Though the batting average of solid economic analysis of the Employee Free Choice Act is not as I would hope (see our last post), Forbes just posted a very insightful look. The article author David Henderson points out that
“Government grants of monopoly (except, possibly, patents, which are problematic) are wrong whether they are granted to taxicab companies (as they are in almost all U.S. cities), TV cable companies, or groups of workers.“
He is speaking of unionization in general, and if you value the concept of true individual freedom, you have to agree with his argument. The article lays out in detail how under our current law (the Wagner Act as passed under Roosevelt in 1935), it is possible for even a minority of workers to usurp the rights of all of the employees at a particular company to negotiate for themselves.

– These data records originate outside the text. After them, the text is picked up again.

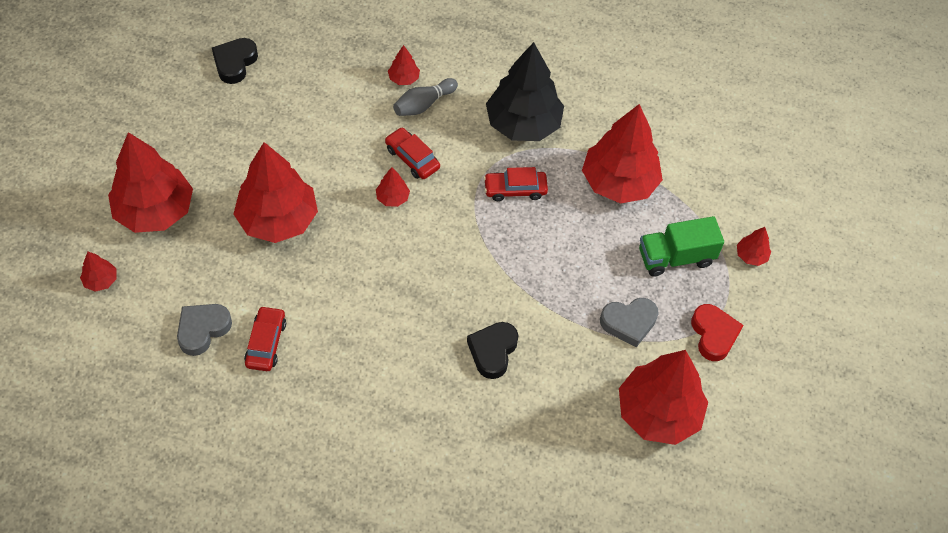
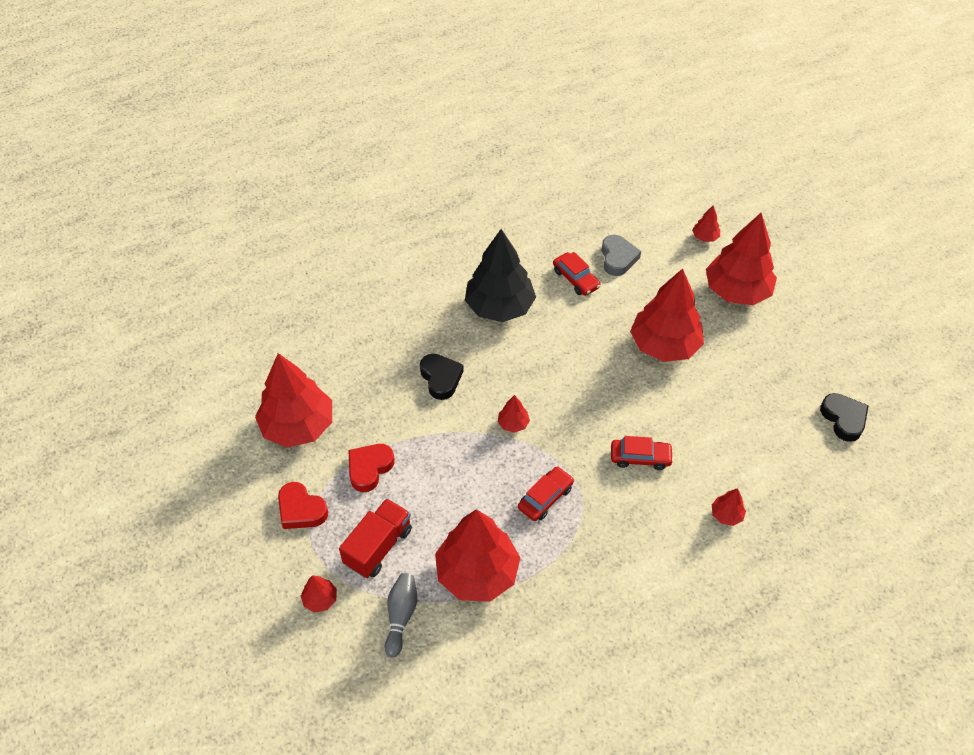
camera: 140 degrees right, 5 degrees down
red tree [376,167,410,207] -> red tree moved to [498,395,530,433]
grey bowling pin [393,78,458,116] -> grey bowling pin moved to [385,573,417,658]
black tree [486,42,564,141] -> black tree moved to [465,229,536,322]
grey heart [600,298,659,347] -> red heart [348,444,395,492]
green truck [639,216,724,277] -> red truck [339,498,412,578]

More to the point, the economics of such a monopoly are detrimental to the entire economic landscape:
“Decades of research by labor economists have come to the conclusion that the small percentage of workers who are in unions get higher wages but that most of these gains come at the expense of non-union workers. How so? In response to higher wages due to unionization, employers lay some employees off or do not hire as many in the first place. These workers then go to the non-union sector, driving wages down there. One might think that the solution is to unionize all labor so that there would be no non-union wages to be driven down. But if that were to happen, the effect would be zero wages for the millions of workers put out of work by union monopolies.”
And as the recent Boeing episode suggests, job loss would be magnified by companies moving completely out of the country wherever possible.
The Employee Free Choice Act is not just a bad idea, it is a bad idea that makes an already bad situation (a reduction of individual liberty) even worse!